Wypadek kolejki linowej w Alpach. Ewakuowano blisko 100 osób
Do wypadku doszło we wtorek, 30 grudnia. Jak poinformowała górska służba ratunkowa, cztery osoby odniosły lekkie obrażenia. Z wysokości około 2 tys. 800 m nad poziomem morza zostały one przetransportowane śmigłowcem do doliny. Pozostali pasażerowie nie mogli samodzielnie opuścić stacji.
Na miejscu utknęło kilkudziesięciu narciarzy i turystów
Na górnej stacji kolejki przez kilka godzin pozostawało uwięzionych niemal 100 osób. Wśród nich byli narciarze, turyści piesi oraz dzieci. Ruch kolejki został natychmiast wstrzymany, zamknięto również trasy narciarskie.
Według włoskich mediów kabina nie wyhamowała na czas. Jedna gondola uderzyła w stację górną, druga w dolną. W tej pierwszej obrażenia odniosły trzy osoby z 15 znajdujących się w środku, w drugiej ranny został pracownik obsługi.

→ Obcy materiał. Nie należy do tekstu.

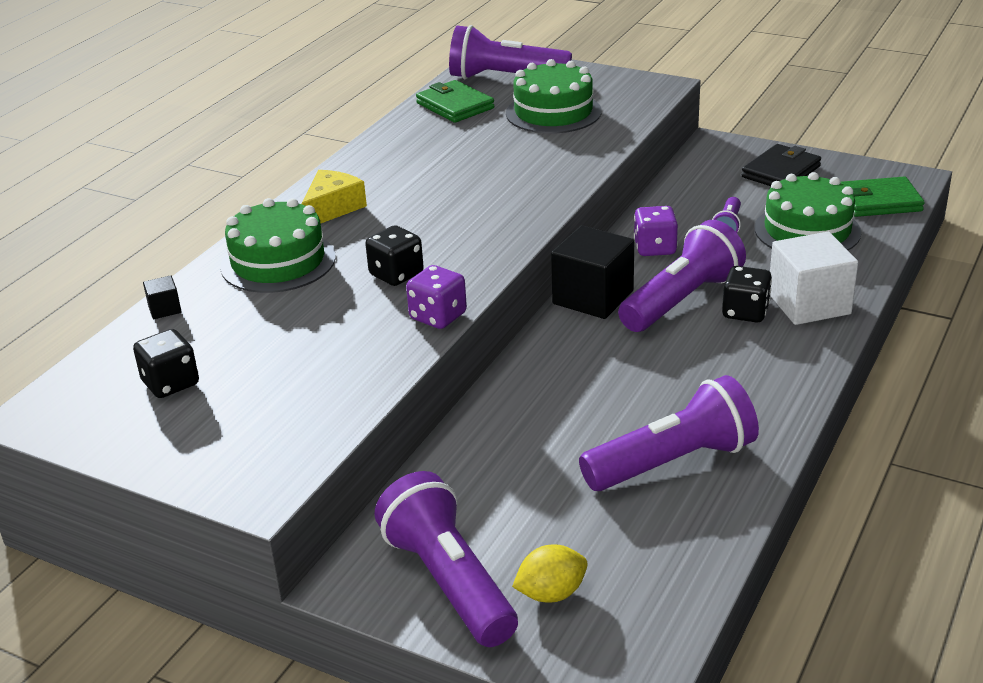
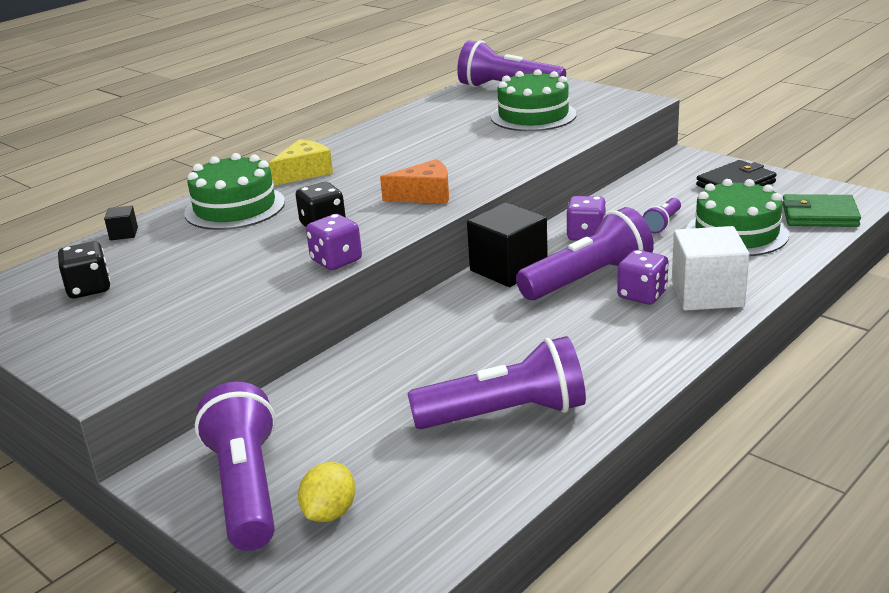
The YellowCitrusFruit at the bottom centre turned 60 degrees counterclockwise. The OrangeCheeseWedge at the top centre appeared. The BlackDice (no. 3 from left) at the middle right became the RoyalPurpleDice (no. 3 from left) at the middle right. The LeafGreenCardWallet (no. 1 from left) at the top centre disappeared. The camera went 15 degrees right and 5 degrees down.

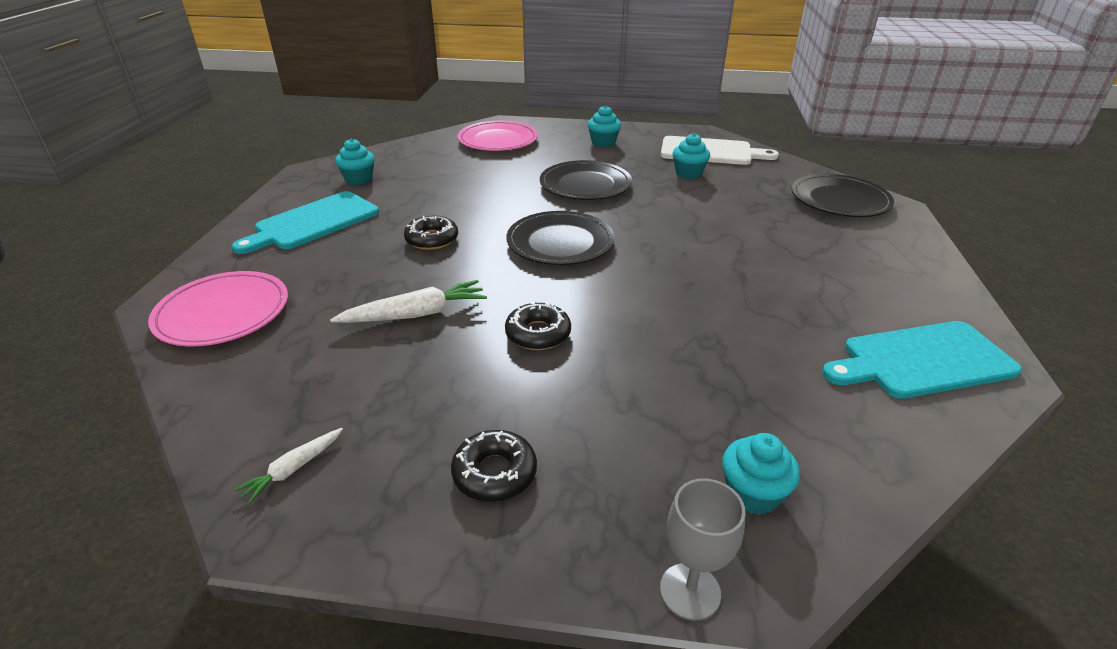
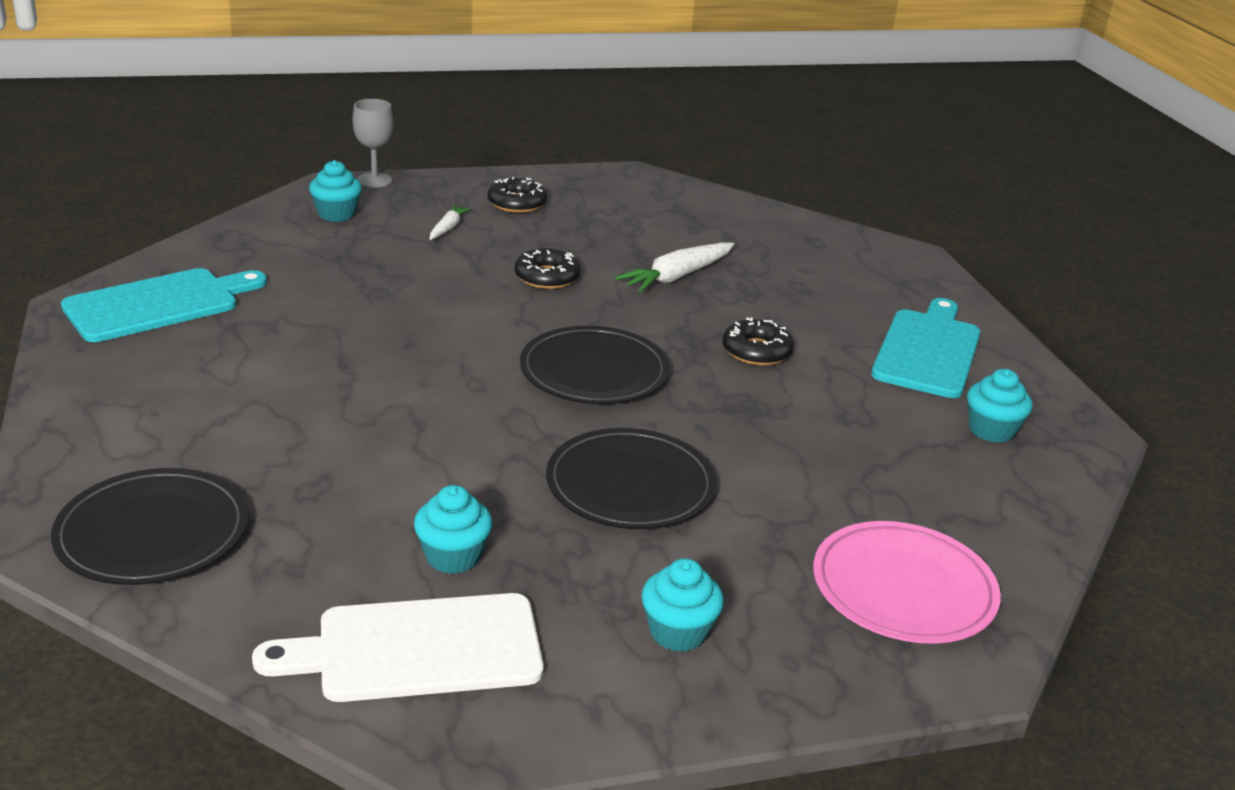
The SnowWhiteRootVegetable (no. 1 from left) moved from the bottom left to the top centre. The PinkDinnerPlate (no. 1 from left) at the middle left disappeared. The camera went 155 degrees right and 5 degrees down.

Akcja ratunkowa trwała kilka godzin
Ewakuacja osób przebywających na szczycie prowadzona była etapami, z wykorzystaniem dwóch śmigłowców. Akcja była skomplikowana i rozciągnęła się na kilka godzin. Dopiero około godz. 15 ratownicy zakończyli działania.

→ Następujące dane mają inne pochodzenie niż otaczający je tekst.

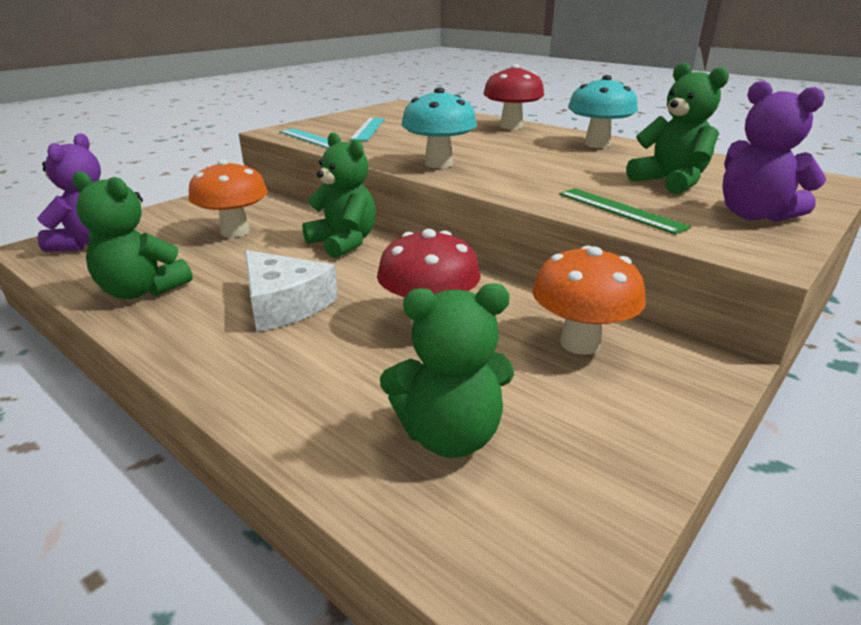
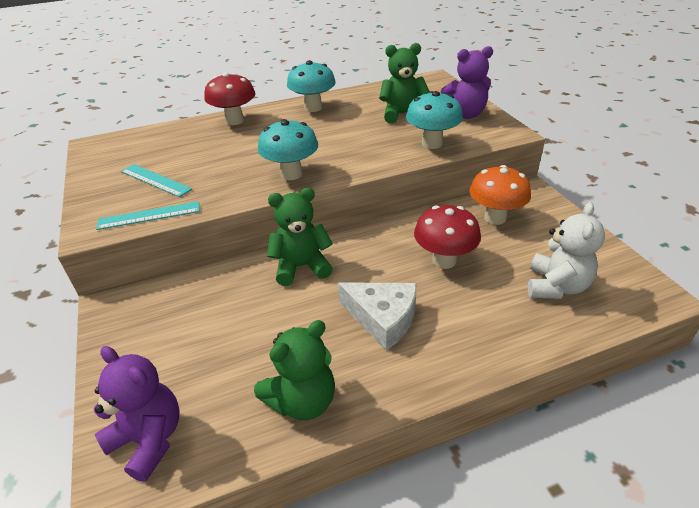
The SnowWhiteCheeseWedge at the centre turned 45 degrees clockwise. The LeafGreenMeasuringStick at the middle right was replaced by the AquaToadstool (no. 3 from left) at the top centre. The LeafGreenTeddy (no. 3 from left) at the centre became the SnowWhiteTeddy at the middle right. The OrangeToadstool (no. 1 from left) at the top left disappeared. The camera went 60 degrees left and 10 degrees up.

Zobacz też: Ratownicy TOPR ostrzegają przed sylwestrem w Tatrach. Nowe szczegóły o zagrożeniach
Kolejka była niedawno modernizowana
Co istotne, kolejka linowa została gruntownie zmodernizowana na początku 2023 r. Wymieniono silniki, rolki i same kabiny. Koszt prac miał wynieść około dwóch mln euro.
Przyczyna wypadku nie została jeszcze oficjalnie potwierdzona. Wstępne informacje włoskich mediów wskazują jednak na możliwą zbyt dużą prędkość.
— System nie wyhamował prawidłowo, uruchomiły się procedury awaryjne. Sama instalacja nie została poważnie uszkodzona, ale przeprowadzimy pełne kontrole — przekazał włoskiej agencji Ansa szef spółki zarządzającej kolejką.
Wypadek miał miejsce na drugim odcinku trasy, prowadzącym z Alpe Bill na Monte Moro.